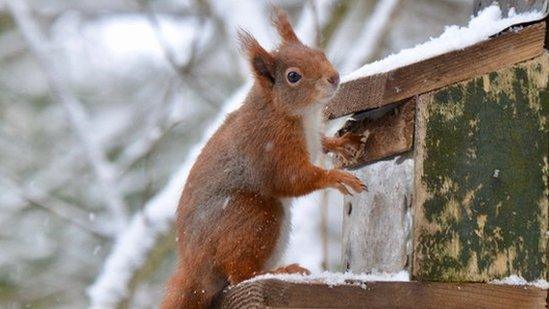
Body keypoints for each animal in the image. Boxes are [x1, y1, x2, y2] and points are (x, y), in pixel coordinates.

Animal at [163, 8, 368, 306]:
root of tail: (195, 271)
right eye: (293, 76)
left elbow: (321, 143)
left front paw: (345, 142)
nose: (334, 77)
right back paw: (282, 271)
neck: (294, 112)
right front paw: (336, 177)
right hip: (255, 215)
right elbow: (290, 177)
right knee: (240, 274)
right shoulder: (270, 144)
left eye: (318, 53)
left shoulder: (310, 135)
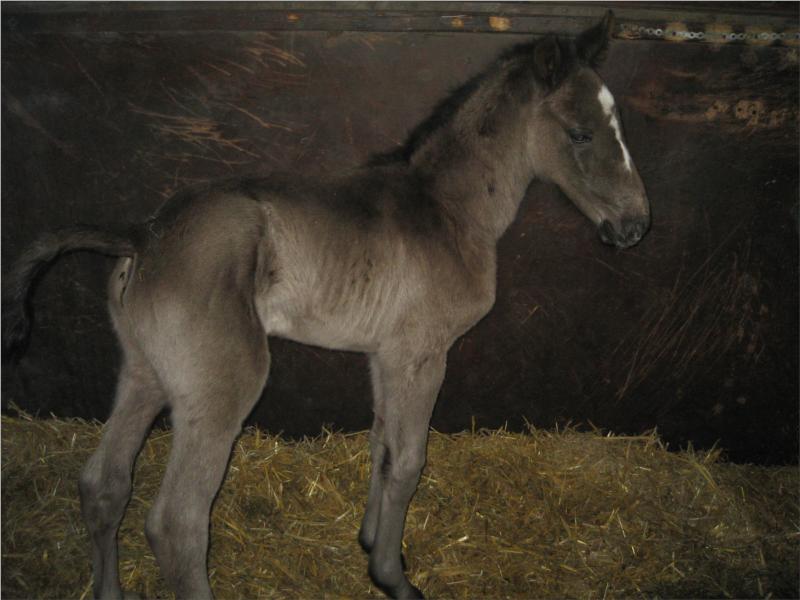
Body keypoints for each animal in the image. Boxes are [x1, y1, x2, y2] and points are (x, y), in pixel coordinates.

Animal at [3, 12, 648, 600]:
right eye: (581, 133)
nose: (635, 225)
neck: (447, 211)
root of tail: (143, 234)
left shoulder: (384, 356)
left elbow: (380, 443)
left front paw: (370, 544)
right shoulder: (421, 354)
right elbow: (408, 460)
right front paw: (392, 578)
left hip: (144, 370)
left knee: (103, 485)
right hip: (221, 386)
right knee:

========================

Work to be completed.
Begin with the line that contains "right hip: (255, 215)" and copy every line through the end of the listing, exactly as written, both ends included. Pictures are not part of the copy.

Solution for this exercise.
right hip: (255, 215)
right elbow: (290, 177)
right knee: (240, 274)
right shoulder: (270, 144)
left eye: (318, 53)
left shoulder: (310, 135)
Body keypoints for each animal in the image. Boxes are [x1, y1, x2, y2] and points are (x, y), in pixel coordinates.

Animal at [3, 12, 648, 600]:
right eye: (581, 133)
nose: (635, 225)
neck: (447, 211)
root of tail: (143, 234)
left shoulder: (384, 356)
left elbow: (380, 443)
left front paw: (370, 544)
right shoulder: (421, 354)
right elbow: (408, 460)
right front paw: (392, 578)
left hip: (144, 370)
left knee: (103, 485)
right hip: (221, 386)
right knee:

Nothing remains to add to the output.